Carol and I walked to Fairhaven along the sidewalk beside US 6, which leads over a short, low bridge, then Fish Island, then a swing bridge, then Pope’s Island, then another low-to-the-water bridge to Fairhaven. You pass three or four marinas, on the two islands, along the way. But the best part is the swing bridge section, which I have to explain to my readers who don’t live in the area. The bridge rotates about its center axis so that it lies ninety degrees to the main highway, thus allowing two channels for shipping to use to access the inner harbor. Since the bottom of the bridge is only abouteight feet above the water (depending on the tides), it has to be swung open to shipping regularly.

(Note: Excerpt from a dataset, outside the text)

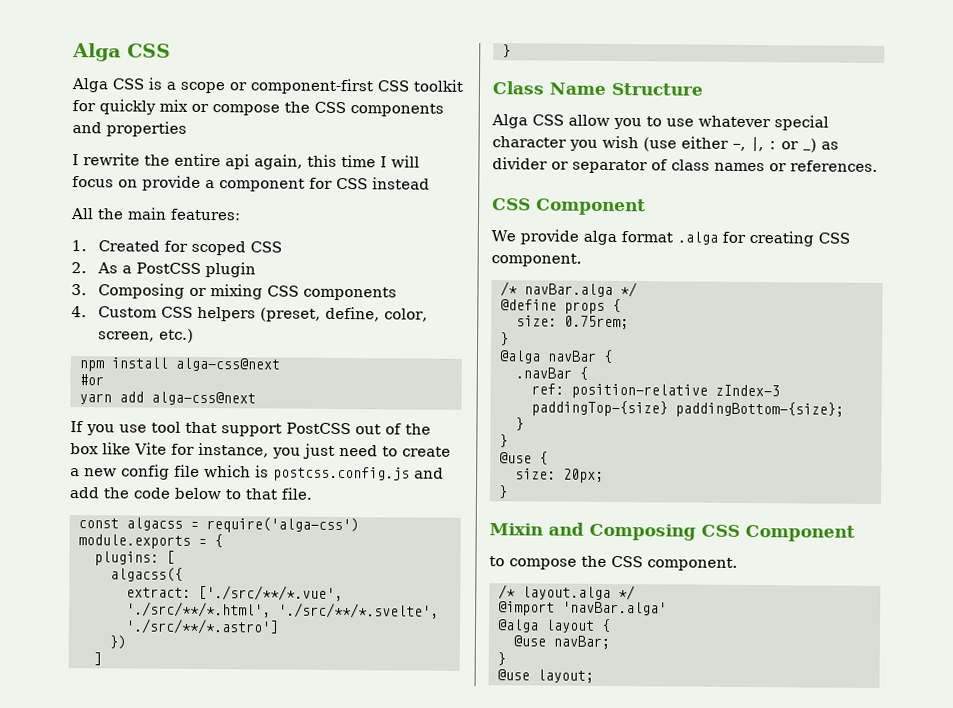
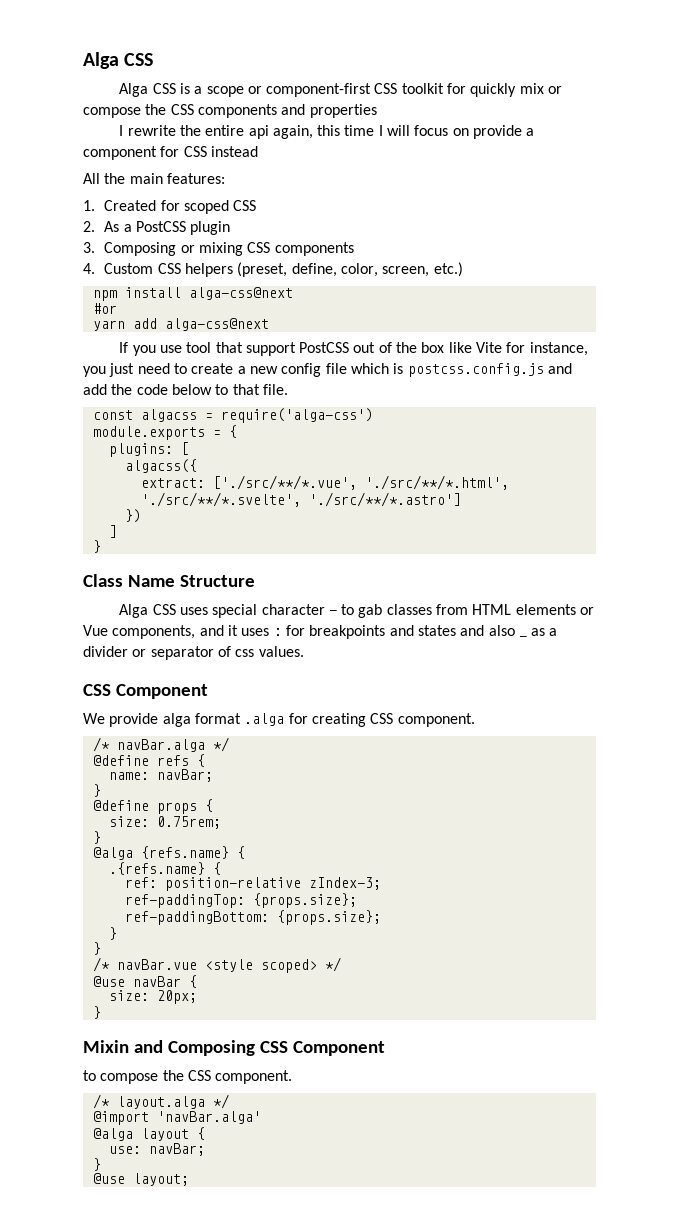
[568,114,829,131] [492,135,839,153] [492,157,878,174] allow you to use whatever special character you wish (use either -, |, : or _) as divider or separator of class names or references. -> [179,604,595,618] [83,625,515,639] [518,636,527,637] [531,628,558,636] [83,646,304,660] uses special character - to gab classes from HTML elements or Vue components, and it uses : for breakpoints and states and also _ as a divider or separator of css values.
(637, 290) none -> [92,754,205,767] [108,769,213,782] [92,784,101,797] // @define refs { // name: navBar; // }
[546,349,613,363] [514,367,572,379] navBar { // .navBar -> [140,846,245,859] [108,862,205,875] {refs.name} { // .{refs.name}
[714,384,780,397] [530,400,844,418] [514,417,524,431] [498,434,508,448] [498,452,532,464] zIndex-3 paddingTop-{size} paddingBottom-{size}; // } // } // @use -> [308,877,381,890] [124,893,357,908] [124,910,381,925] [108,927,117,940] [92,942,101,955] [92,957,341,973] [92,976,181,987] zIndex-3; // ref-paddingTop: {props.size}; // ref-paddingBottom: {props.size}; // } // } // /* navBar.vue <style scoped> */ // @use navBar
[512,635,546,647] @use -> [108,1146,141,1154] use:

On the walk back to New Bedford, the bridge operator was climbing up to the control room at the center peak of the bridge just as we were walking across it. We stopped just over the bridge on Fish Island. The gates across US 6 came down, and traffic came to a stop. Most drivers shut off their engines. We watched as he unhitched the bridge roadway from the main roadway, spun it slowly around, watched the large pleasure boat cruise through, and then he swung the bridge slowly back.
My inner five-year-old was immensely pleased to watch this whole process, all ten minutes of it. Heck, my inner adult thought it was pretty cool and wanted to explore the machinery under the bridge and later sit up in the control room and learn how to run it. The small pleasures of living in a working port city.